PrefectHQ / prefect

Prefect is a workflow orchestration framework for building resilient data pipelines in Python.
https://prefect.io
Apache License 2.0
15.92k stars 1.56k forks source link

Improve dask-scheduler memory management of Prefect `State` objects #5230

Open xuevin opened 2 years ago

xuevin commented 2 years ago

Description

The dask-scheduler uses dask.sizeof to manage memory for scaling and work distribution. Tasks which return a large payload can cause scheduling to stall, or may cause workers to exit. This can be better managed by giving the scheduler awareness of the payload sizes.

Expected Behavior

State.__sizeof__() should be defined to return the number of bytes stored in the object.

Reproduction

Define a task which returns a large numpy array.
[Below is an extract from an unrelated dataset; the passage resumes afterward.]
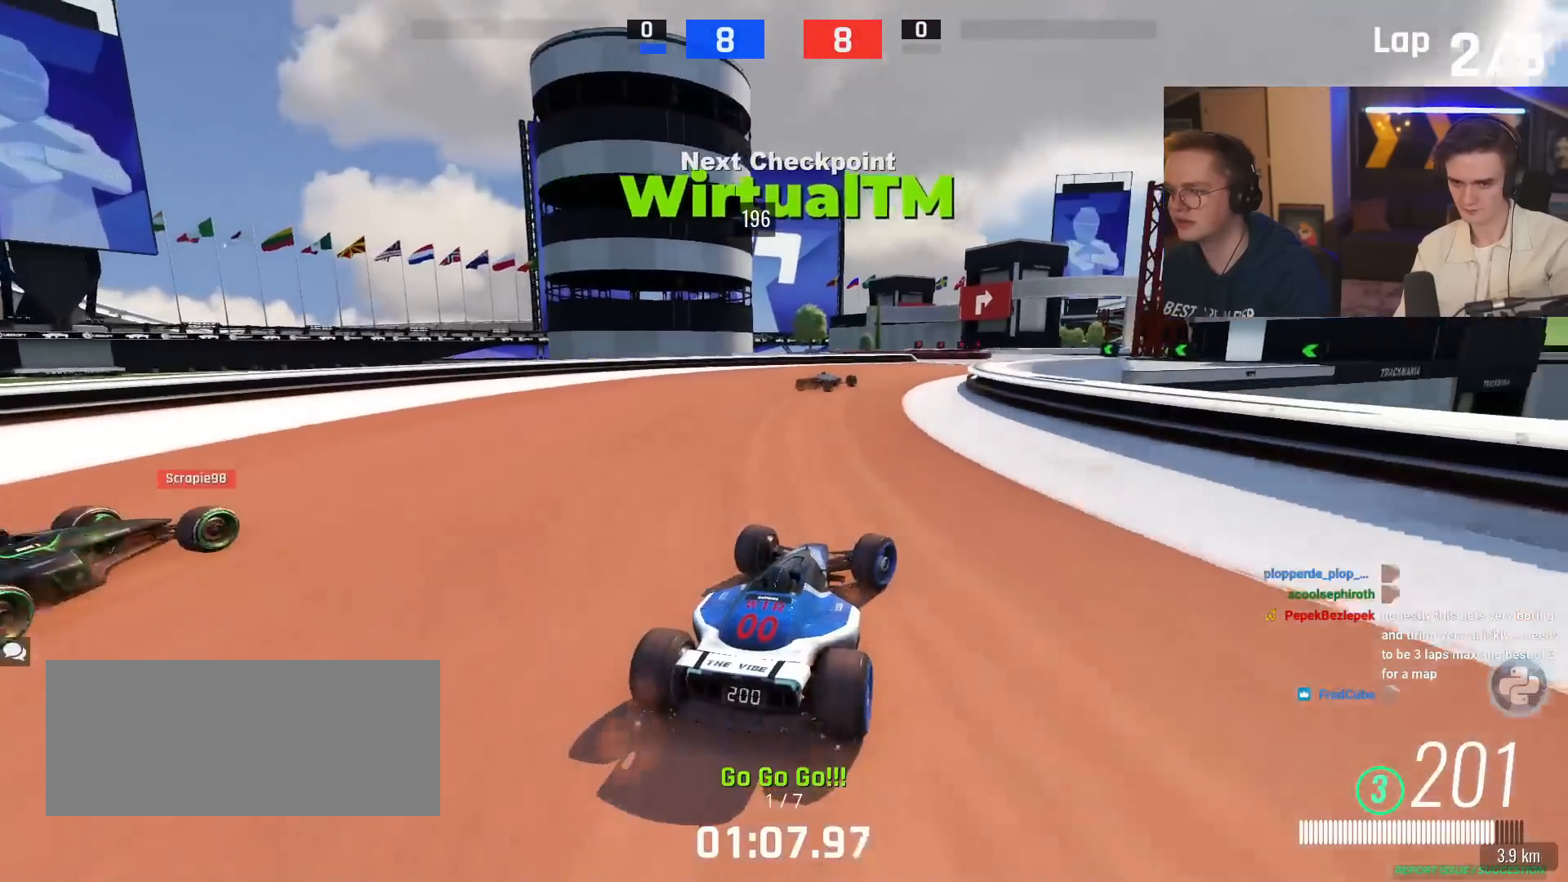
{"keys": ["right", "up"], "events": [[134, "right", "up"], [234, "left", "down"], [384, "left", "up"], [467, "right", "down"]]}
The dask-scheduler will report the managed-memory at 48 B.

@task
def memory_task():
    x = np.random.randint(9, size=2*10**6)
    return x

Proposed resolution: Currently State objects do not have __sizeof__ defined, which causes scheduler to think the payload is 48 B. Ideally, this __sizeof__ function should be implemented to capture the size of the result produced /stored in State.result.

zanieb commented 2 years ago

This seems reasonable, I'd review a PR that adds a basic sizeof implementation.